##### Stored data
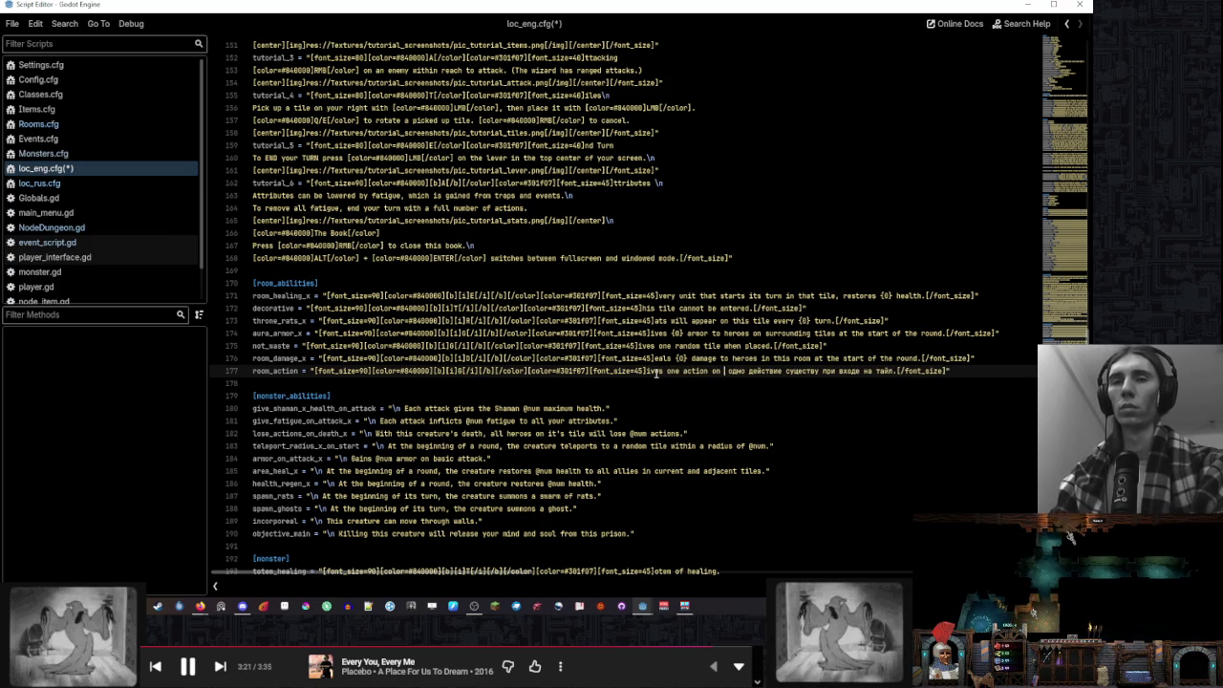
{"action": "key", "text": "BackSpace"}
{"action": "key", "text": "BackSpace"}
{"action": "type", "text": "to a cr"}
##########
- _About this exercise_
Would you give the data above again word for word, minus the pictures?

- _Answer to this task_
{"action": "key", "text": "BackSpace"}
{"action": "key", "text": "BackSpace"}
{"action": "type", "text": "to a cr"}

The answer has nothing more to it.